Russia outlaws The Moscow Times as “undesirable organisation”

Russia’s Prosecutor General’s Office on Wednesday has labeled The Moscow Times news outlet an “undesirable organisation”, outlawing its activities inside Russia and leaving anybody who cooperates with them open to criminal prosecution. The European Federation of Journalists (EFJ) and its Russian affiliate JMWU strongly condemn this new censorship action, which aims to invisibilise and criminalise independent voices.

 

“A decision has been taken to declare the activities of The Moscow Times, a foreign non-government organisation, undesirable on the territory of the Russian Federation,” the office of Russia’s Prosecutor General said in a statement. It said the outlet was “aimed at discrediting the decisions of the leadership of the Russian Federation in both foreign and domestic policy”.

 

The Moscow Times, which publishes in English and Russian and has reported on the country since 1992, relocated to Amsterdam in 2022, after Russia launched its full-scale military offensive on Ukraine.

 

The “undesirable” status forces organisations to shut down in Russia and means Russians that work for, fund or collaborate with them can also be liable to prosecution, including up to five years in jail for some activities.

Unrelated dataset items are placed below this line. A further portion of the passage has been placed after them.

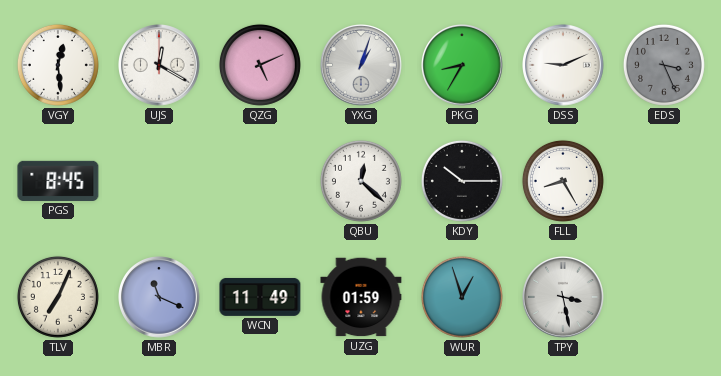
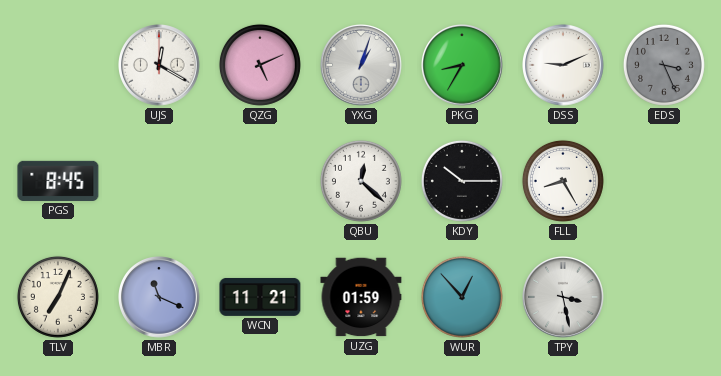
VGY: 12:29 -> none
WCN: 11:49 -> 11:21
WUR: 12:57 -> 12:53
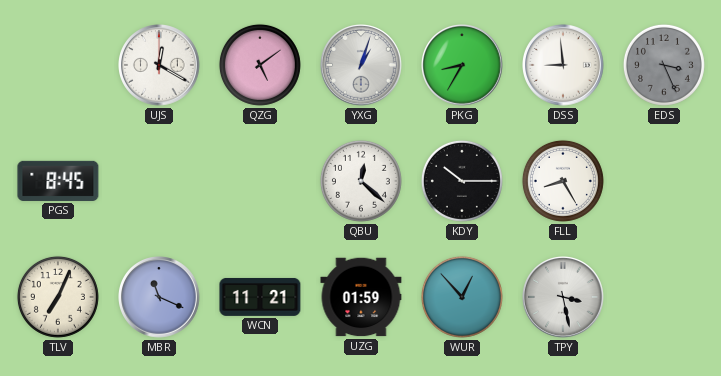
QZG: 5:11 -> 5:09
DSS: 9:11 -> 8:59
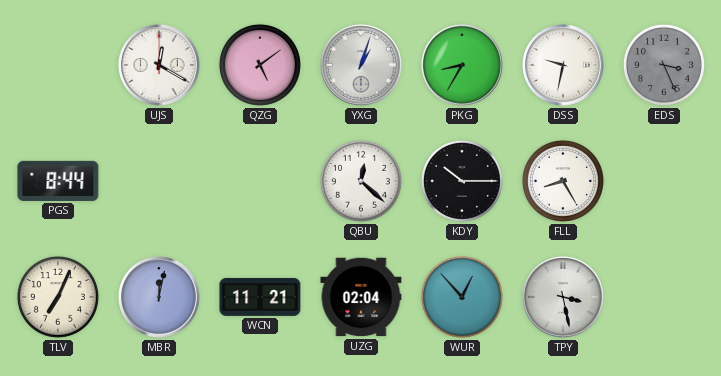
DSS: 8:59 -> 9:32
PGS: 8:45 -> 8:44
MBR: 11:19 -> 12:02
UZG: 01:59 -> 02:04
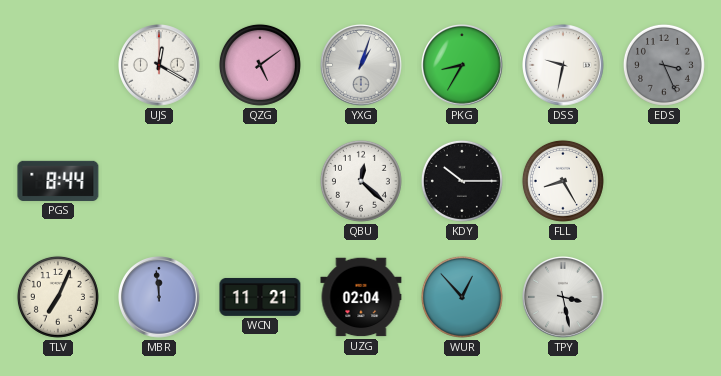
MBR: 12:02 -> 11:59
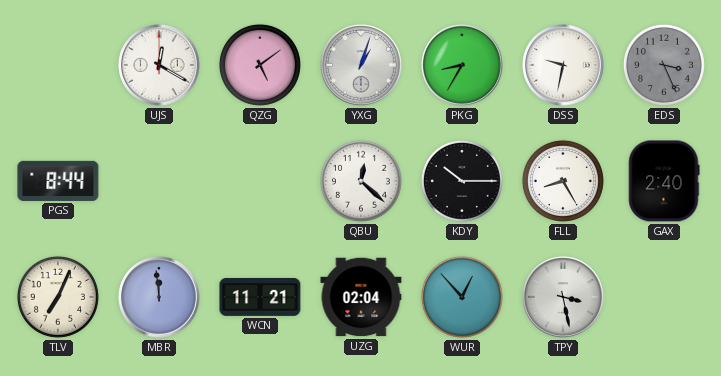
GAX: none -> 2:40
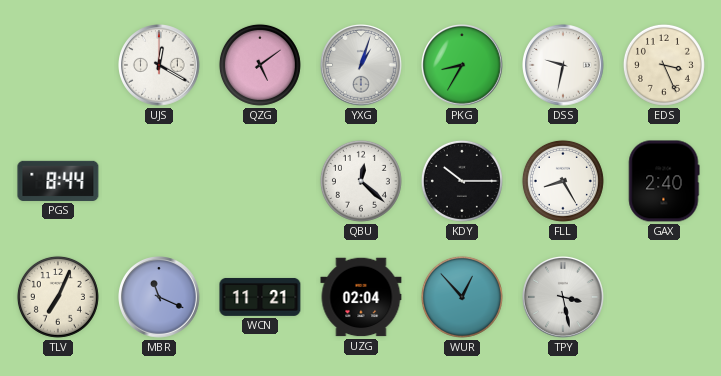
EDS dial: grey -> cream
MBR: 11:59 -> 11:19
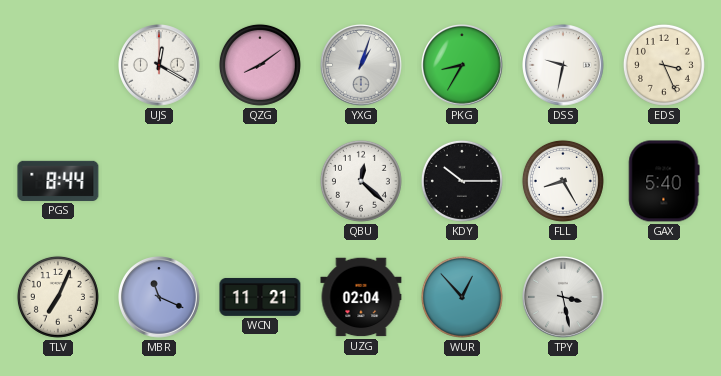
QZG: 5:09 -> 8:09
GAX: 2:40 -> 5:40
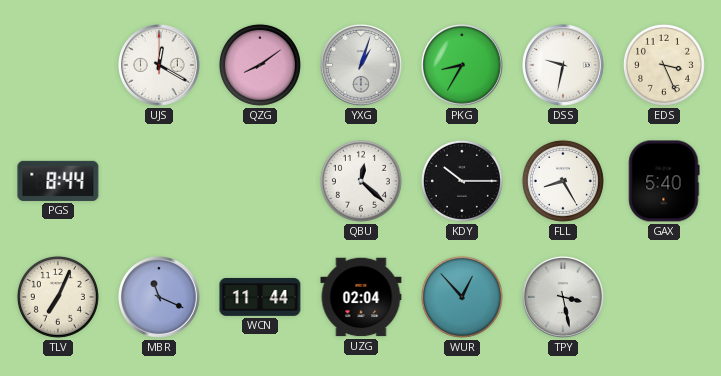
WCN: 11:21 -> 11:44
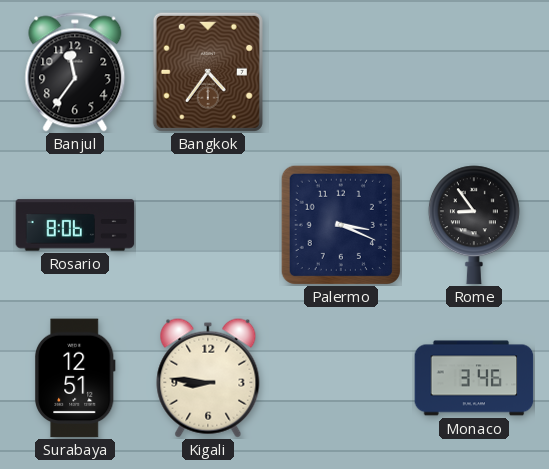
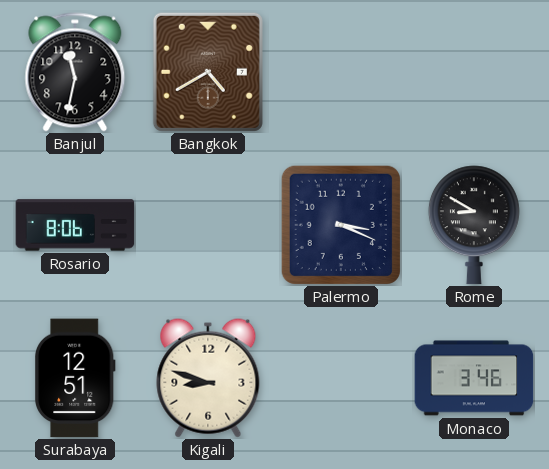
Banjul: 11:36 -> 11:32
Bangkok: 4:36 -> 4:40
Rome: 8:54 -> 8:50
Kigali: 8:46 -> 8:48
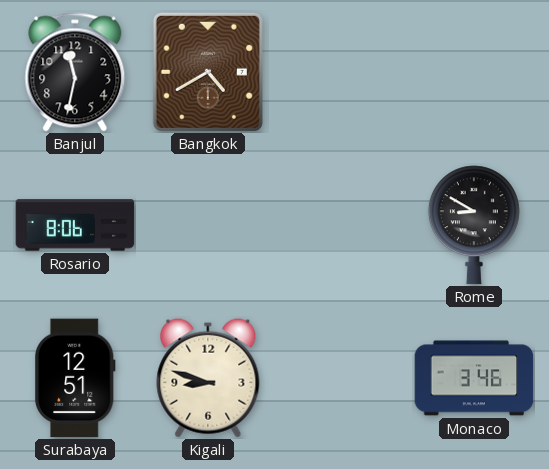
Palermo: 3:19 -> none
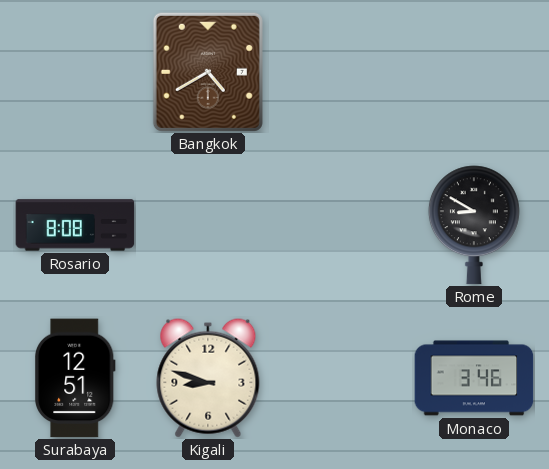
Banjul: 11:32 -> none
Rosario: 8:06 -> 8:08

Anyone who “participates or cooperates” with organizations designated as “undesirable” in Russia can face felony prosecution.

 

“Of course, we will continue with our work as usual: independent journalism. That’s a crime in Putin’s Russia,” Moscow Times’ founder Derk Sauer said in a post on X.

 

Russia has used the “undesirable organisation” label to target media outlets and NGOs that it says fund opposition and oppose the Kremlin.

 

On 25 July 2023, the Russian prosecutor-general’s office designated TV Rain, Russia’s largest independent TV channel, as an “undesirable” organisation. Meduza, The Insider, iStories, and Radio Liberty have also been outlawed in Russia as “undesirable.”

 

“This legislation on undesirable organisations is just a repressive tool in the hands of the Kremlin,” said EFJ president Maja Sever. “It aims to censor independent voices and to criminalise the practice of independent journalism, which demonstrates the true nature of the Russian regime.”

 

“The Moscow Times is a sober, balanced and solid publication that scrupulously respects journalism ethics,” said Andrei Jvirblis, International Secretary of the Journalists’ and Media Workers’ Union (JMWU). “The reason why it has been labelled an “undesirable organisation” can therefore only be one: to further restrict its access to readers and to intimidate its contributors. It is just disgusting”.